Based on Nielsen data, although 23% of Fire TV users also own a Samsung TV, only 10% of Fire TV viewers have an LG TV and just 8% own a Roku-operated TV.

Adding new ad targeting options to Fire TV is a way to offer advertisers “an audience that’s largely incremental” or additive to the streaming buys they’re already making, Maines said.

Hero ad units on Fire TV. Credit: Amazon

Better together

Brands can also choose to bundle Fire TV ad units with their other streaming buys on Amazon, which logically would include Prime Video (once the streaming service launches ads early next year), although Amazon declined to confirm Prime Video’s inclusion in this new ad bundle.
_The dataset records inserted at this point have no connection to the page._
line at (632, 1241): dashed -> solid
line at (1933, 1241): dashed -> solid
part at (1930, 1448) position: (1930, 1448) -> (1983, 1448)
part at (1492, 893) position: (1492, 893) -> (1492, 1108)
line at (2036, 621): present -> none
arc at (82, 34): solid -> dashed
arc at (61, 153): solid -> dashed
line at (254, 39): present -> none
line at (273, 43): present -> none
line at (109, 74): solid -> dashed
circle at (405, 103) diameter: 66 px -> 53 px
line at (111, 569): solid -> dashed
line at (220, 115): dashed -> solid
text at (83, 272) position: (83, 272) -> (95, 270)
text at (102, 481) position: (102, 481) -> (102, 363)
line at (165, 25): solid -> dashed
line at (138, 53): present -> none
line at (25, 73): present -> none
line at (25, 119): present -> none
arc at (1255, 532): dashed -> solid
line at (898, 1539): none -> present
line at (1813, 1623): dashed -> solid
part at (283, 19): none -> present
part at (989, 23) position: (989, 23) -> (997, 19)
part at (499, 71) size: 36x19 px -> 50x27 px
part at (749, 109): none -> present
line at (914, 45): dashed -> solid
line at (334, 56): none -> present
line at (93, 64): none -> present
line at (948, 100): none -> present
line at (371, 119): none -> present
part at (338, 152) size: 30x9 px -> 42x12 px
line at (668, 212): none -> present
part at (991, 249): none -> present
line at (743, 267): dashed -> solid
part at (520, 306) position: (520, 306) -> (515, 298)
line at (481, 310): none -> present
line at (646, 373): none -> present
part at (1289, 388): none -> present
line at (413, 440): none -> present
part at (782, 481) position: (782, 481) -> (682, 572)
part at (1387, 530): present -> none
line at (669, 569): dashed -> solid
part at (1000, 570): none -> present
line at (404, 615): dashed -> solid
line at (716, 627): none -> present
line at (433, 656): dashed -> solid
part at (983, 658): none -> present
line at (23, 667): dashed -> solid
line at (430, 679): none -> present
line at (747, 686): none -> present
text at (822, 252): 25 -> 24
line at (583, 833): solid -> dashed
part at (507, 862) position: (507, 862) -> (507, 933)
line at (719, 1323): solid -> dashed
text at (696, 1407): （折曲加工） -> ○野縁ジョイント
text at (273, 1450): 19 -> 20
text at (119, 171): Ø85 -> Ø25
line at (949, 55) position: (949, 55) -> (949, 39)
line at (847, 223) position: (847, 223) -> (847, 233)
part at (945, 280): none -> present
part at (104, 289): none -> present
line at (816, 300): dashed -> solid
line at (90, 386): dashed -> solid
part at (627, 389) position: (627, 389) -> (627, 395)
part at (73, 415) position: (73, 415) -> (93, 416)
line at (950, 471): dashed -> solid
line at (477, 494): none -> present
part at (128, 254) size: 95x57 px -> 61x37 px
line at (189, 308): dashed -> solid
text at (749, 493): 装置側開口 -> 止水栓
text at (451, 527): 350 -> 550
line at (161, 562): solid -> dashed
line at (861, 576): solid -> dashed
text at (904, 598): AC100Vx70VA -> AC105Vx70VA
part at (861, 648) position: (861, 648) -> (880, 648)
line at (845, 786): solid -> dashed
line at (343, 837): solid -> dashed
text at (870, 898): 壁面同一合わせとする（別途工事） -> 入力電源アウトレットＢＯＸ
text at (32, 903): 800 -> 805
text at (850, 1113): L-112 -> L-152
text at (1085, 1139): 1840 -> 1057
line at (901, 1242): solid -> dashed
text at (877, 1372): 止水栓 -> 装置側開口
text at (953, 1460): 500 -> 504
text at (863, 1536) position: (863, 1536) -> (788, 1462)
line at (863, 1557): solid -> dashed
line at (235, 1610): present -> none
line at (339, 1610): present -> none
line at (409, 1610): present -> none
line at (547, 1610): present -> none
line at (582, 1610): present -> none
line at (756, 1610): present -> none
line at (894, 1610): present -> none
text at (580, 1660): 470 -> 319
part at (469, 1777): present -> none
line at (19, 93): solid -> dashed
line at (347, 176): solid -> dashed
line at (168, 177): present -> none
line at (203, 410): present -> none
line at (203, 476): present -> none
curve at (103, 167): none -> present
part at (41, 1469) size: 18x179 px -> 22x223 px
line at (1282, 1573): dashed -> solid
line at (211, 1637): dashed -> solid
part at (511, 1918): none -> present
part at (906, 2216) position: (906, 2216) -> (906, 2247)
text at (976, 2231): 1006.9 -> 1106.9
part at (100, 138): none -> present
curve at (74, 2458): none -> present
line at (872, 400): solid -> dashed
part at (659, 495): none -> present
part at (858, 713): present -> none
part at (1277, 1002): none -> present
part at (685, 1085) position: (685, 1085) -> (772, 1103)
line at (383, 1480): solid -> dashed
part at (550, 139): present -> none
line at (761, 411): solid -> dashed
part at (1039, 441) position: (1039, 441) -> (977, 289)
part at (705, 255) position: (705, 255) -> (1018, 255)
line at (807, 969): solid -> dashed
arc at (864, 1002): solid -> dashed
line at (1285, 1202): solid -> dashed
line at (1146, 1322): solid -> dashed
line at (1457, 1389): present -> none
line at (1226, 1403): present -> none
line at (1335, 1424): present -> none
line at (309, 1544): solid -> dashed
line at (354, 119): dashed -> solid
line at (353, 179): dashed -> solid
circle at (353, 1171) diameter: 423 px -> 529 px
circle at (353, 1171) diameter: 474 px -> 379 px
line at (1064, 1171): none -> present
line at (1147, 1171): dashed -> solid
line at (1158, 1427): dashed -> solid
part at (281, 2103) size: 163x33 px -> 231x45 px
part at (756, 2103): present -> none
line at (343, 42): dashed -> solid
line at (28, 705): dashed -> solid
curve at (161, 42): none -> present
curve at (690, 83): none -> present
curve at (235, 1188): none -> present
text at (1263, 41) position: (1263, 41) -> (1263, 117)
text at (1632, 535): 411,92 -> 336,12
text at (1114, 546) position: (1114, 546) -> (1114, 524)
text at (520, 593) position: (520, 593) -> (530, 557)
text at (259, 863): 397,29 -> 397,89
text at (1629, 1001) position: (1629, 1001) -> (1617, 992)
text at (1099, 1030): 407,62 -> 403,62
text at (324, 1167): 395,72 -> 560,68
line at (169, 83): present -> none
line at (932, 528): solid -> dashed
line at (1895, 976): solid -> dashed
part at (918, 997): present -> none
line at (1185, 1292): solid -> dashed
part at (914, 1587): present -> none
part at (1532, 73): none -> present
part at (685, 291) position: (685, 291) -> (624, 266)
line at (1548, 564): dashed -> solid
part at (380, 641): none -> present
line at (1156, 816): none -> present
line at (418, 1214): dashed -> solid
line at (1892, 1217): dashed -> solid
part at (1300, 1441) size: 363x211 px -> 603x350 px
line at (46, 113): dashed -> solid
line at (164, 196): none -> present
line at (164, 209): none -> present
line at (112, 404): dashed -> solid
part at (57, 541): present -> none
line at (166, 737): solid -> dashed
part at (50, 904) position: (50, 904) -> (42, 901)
Display and search ads on TV home screens appear to work best when they’re paired with typical 15- or 30-second spots.

According to Amazon, Fire TV display units drive 125% more incremental reach when they’re grouped with a streaming campaign. They also drive a 153% YOY increase in retail brand awareness growth compared with classic streaming buys alone.

Speaking of retail, Amazon plans to eventually add more targeting capabilities to its new inventory, Maines said, since it has a massive amount of first-party retail and ecommerce data.

“Over time,” Maines said, “we’ll figure out what data we can share for buyers to layer on [more advanced] targeting.”